Music: John Cage, (Cheap Imitation)
Décor & Costumes: Jasper Johns
Lighting: Christine Shallenberg
In 1944 Merce Cunningham choreographed a solo called Idyllic Song, to the first movement of Erik Satie’s Socrate, in an arrangement by John Cage for piano solo. Over the years Cage had suggested to Cunningham that he choreograph the other two movements, as he planned to arrange them for piano solo also. Late in 1969 he did so, reconstructing his original solo and adding a duet for himself and Carolyn Brown to the second movement, and a group dance to the third. Cunningham himself never left the stage. The work was performed in the Merce Cunningham Dance Company’s first season at the Brooklyn Academy of Music in January 1970. However, the Satie estate refused permission for the use of Socrate in any form, whether Satie’s own composition for four sopranos and small orchestra, or in an arrangement by Cage. Cage therefore composed a new work, using the structure and phraseology of Satie’s original, but otherwise using chance operations to determine what notes would be played. He called this Cheap Imitation. Cunningham therefore called his work Second Hand.

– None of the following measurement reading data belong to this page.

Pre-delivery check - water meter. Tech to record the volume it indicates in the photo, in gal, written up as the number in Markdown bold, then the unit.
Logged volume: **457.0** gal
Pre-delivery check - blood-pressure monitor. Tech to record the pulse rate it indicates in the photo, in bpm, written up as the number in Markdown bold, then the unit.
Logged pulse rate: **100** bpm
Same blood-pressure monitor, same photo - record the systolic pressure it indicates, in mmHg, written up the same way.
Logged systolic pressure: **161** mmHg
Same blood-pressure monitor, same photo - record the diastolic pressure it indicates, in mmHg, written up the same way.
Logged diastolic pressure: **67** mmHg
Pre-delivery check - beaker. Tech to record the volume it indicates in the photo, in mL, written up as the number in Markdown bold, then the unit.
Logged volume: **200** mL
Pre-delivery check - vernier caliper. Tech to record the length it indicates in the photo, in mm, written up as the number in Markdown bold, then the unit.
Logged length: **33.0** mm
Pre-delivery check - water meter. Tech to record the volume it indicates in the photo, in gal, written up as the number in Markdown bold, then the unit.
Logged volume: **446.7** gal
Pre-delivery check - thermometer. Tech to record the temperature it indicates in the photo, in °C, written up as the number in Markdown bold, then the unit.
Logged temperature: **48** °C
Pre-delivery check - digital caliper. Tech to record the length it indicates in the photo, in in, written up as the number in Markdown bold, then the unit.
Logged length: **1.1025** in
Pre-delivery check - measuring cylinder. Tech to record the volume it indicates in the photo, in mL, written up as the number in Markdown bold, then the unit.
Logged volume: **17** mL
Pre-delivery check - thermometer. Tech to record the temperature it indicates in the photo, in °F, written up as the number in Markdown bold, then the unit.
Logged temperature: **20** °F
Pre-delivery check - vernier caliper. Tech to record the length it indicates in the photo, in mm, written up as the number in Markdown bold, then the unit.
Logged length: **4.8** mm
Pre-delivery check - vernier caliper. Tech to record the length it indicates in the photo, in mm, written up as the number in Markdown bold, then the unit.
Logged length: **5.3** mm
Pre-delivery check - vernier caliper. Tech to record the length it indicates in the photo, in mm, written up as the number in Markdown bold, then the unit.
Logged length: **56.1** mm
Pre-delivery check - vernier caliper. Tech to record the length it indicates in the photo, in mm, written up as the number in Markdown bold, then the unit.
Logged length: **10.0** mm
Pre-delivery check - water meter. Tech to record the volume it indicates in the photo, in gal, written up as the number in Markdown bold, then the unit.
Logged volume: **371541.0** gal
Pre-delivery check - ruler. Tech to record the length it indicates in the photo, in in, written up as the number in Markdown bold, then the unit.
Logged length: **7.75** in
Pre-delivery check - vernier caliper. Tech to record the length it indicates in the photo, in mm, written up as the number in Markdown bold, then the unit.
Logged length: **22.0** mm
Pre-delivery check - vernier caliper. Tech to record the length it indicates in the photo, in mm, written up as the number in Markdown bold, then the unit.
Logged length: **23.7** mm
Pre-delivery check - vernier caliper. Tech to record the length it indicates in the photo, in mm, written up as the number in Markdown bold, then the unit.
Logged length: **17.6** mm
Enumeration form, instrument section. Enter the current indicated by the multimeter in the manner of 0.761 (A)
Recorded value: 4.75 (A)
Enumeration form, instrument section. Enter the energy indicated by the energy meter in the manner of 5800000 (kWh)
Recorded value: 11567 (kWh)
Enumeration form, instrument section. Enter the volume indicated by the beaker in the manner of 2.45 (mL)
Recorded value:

Satie’s work is a setting of excerpts from the Dialogues of Plato, in three sections: “Portrait of Socrates,” “The banks of the Ilissus,” “Death of Socrates.” Cunningham has said that Second Hand was “the last time I made a work following the phraseology of a musical score,” but has not acknowledged incorporating its dramatic content. However, Carolyn Brown and James Klosty have both said that that content is implicitly if not explicitly present; certainly there is an elegiac feeling in the last movement.
Second Hand has no décor: Jasper Johns, at the time the dance company’s artistic advisor, designed the costumes, each of a single color except for the edge of the arm or leg on one side where another color enters. Johns asked that the dancers line up at the curtain call in a certain order, when the colors are seen to form a spectrum.